Digital Printing and ISO12647/2846

jlind

Well-known member
I'm interested in how well the various digital color printing CMYK primaries stack up to ISO12647 and ISO2846. Seems like our Indigo operator struggles a little more matching reds from Hostman Steinberg sheetfed primaries. Is he alone with this issue? He gets reasonably close. I've noticed that in the case of an Indigo, when you print out a color look up table on coated and uncoated paper, they are identical in hue, meaning that the colorants sit on top of the sheet no matter what the paper surface. The offset inks have less holdout for sure. It might just be surface issues. Can anyone comment on how close they are in CIELAB to ISO2846? Did they do this in any recent benchmarking study, like IPA?

John Lind
Cranberry Township, PA
724-776-4718
 
Note that the IPA study compares a devices ability to match the Gracol and SWOP characterization data sets and reports average and 95th percentile delta E76 values. If your looking specifically for primaries toward 12647-2, those aren't included individually in the study. Nice thing is the physical print samples from each device are included, so you could measure them.

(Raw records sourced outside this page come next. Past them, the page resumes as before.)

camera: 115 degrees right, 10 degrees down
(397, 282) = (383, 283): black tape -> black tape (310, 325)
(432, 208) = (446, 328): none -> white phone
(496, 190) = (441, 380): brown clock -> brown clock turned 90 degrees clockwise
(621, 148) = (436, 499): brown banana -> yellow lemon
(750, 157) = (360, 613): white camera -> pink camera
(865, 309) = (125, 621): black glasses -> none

FYI, our Indigo 5000 can hit the ISO12647-2 primaries very well when color-managing the device. Without color managment, the cyan and magenta fall slightly outside of spec.

Without Color Management (pure primaries)
C: L*: 55.43, a*: -32.55, b*: -52.47 dE76: 5.1
M: L*: 50.33, a*: 76.48, b*: 2.75 dE76: 6.68
Y: L*: 89.72, a*: -5.58, b*: 91.69 dE76: 1.60

WITH Color Management
C: L*: 54.4, a*: -37.6, b*: -50.4 dE76: 0.93
M: L*: 47.7, a*: 73, b*: -3.2 dE76: 1.06
Y: L*: 89.1, a*: -4.6, b*: 93.0 dE76: 0.41

I don't have a practical way to measure the inks toward ISO2846, and the inks themselves don't seem to make any claims here...no documentation as such.

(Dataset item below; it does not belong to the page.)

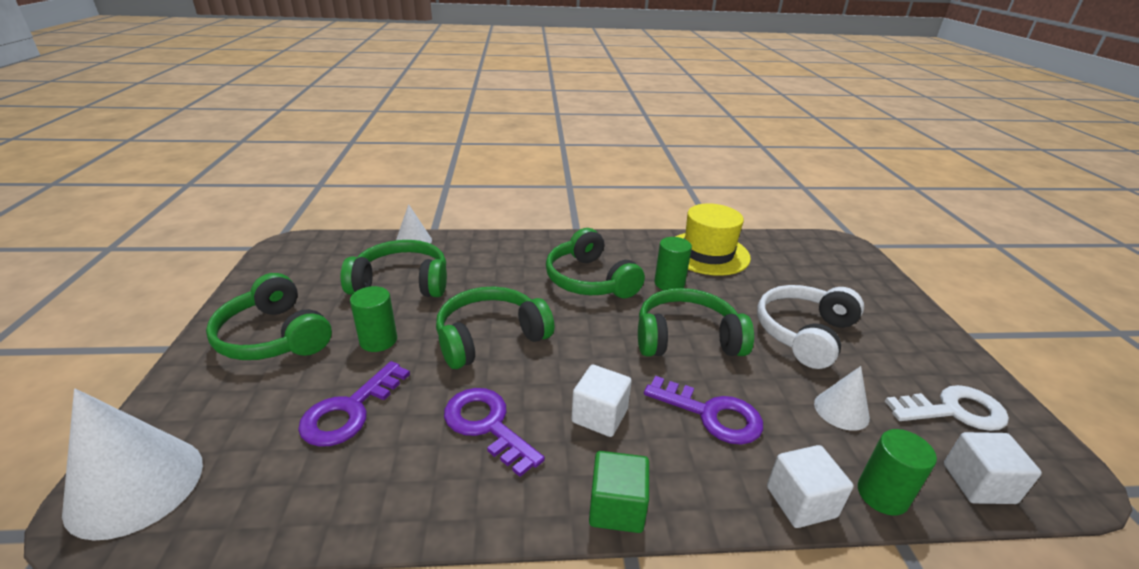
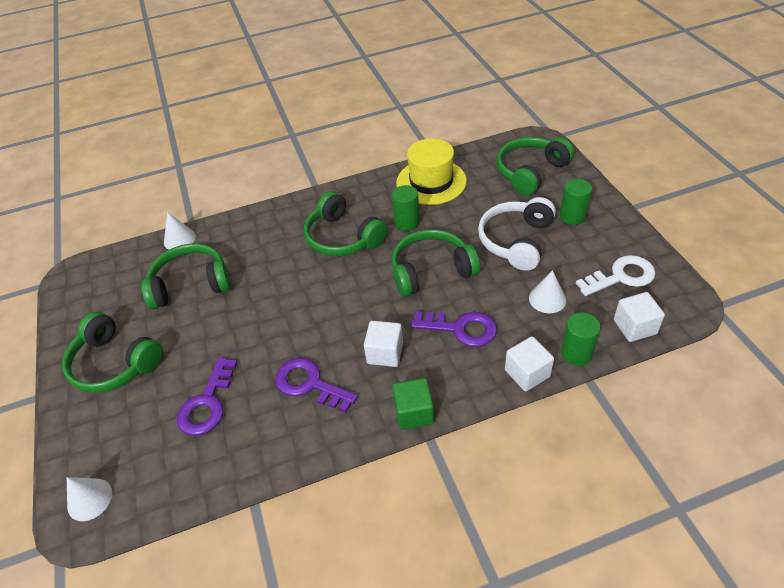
camera: 10 degrees left, 15 degrees up
(135, 485) = (89, 499): white cone -> white cone, size x0.54
(378, 340) = (199, 342): green cylinder -> green cylinder (572, 216)
(490, 337) = (283, 314): green headphones -> green headphones (530, 172)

And yes, ink hold out on Uncoated is much better than offset. All "uncoated" stock we've run has actually been coated (saphire if that's what they're still using) for Indigo use.
 
Well, what did it say? You certainly don't expect me to BUY it do you? That's for vendors to buy and give to sales prospects. How about an executive summary? From the outline, it doesn't appear that they addressed the issue, except maybe on the GRACoL category. To really address the ISO2846, they would have to feed some UGRA APCO II/II paper into the Indigo and make a few measurements. Anyone done this?

John Lind
Cranberry Township, PA
724-776-4718
 
Well, what did it say? You certainly don't expect me to BUY it do you? That's for vendors to buy and give to sales prospects. How about an executive summary?

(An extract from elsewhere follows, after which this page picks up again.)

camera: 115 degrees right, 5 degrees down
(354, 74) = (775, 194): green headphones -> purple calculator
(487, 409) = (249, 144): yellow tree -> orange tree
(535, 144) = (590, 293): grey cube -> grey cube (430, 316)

What, for free? ;) The Indigo 7000 was used in the 2009 Digital Print Forum, and scored well for average and 95th percentile using the ISO 12647-7 tolerances. The 2008 Forum had an Indigo 5000 model participating (ours actually) and they actually measured primaries toward ISO12647-2, which is missing from the 2009 version. Our Indigo was within tolerance of ISO12647-2 with the exception of magenta, which measured over 8 delta E 76 with their spectro. These primaries were not color managed mind you. In fact, all magenta primaries were similar between the digital print devices.
 
Digital Printing and ISO12647/2846

Since the comment was specifically about reds, part of the problem may be that Indigo 2-color overprints (R, G, B) vary a bit from litho as there is no wet trapping effect to speak of. There is nothing to prevent you from making a device link to convert your files to an Indigo profile. If you want to match regular offset closely you need color management.
 
Thanks for the good information. I'm surprised someone hasn't done an ISO2846 on an Indigo. This machine is a 3050, so, no color management at the RIP. Amazing that it is as close as it is. Yes, Device Link Profiles would make it closer, but it is so close most of the time it may not be worth the effort.

Thanks again
John Lind
Cranberry Township, PA
724-776-4718
 
You can set up an Acrobat Preflight droplet to perform the necessary color transform upstream from the RIP. Would also be a way to handle spot colors, RGB images, etc.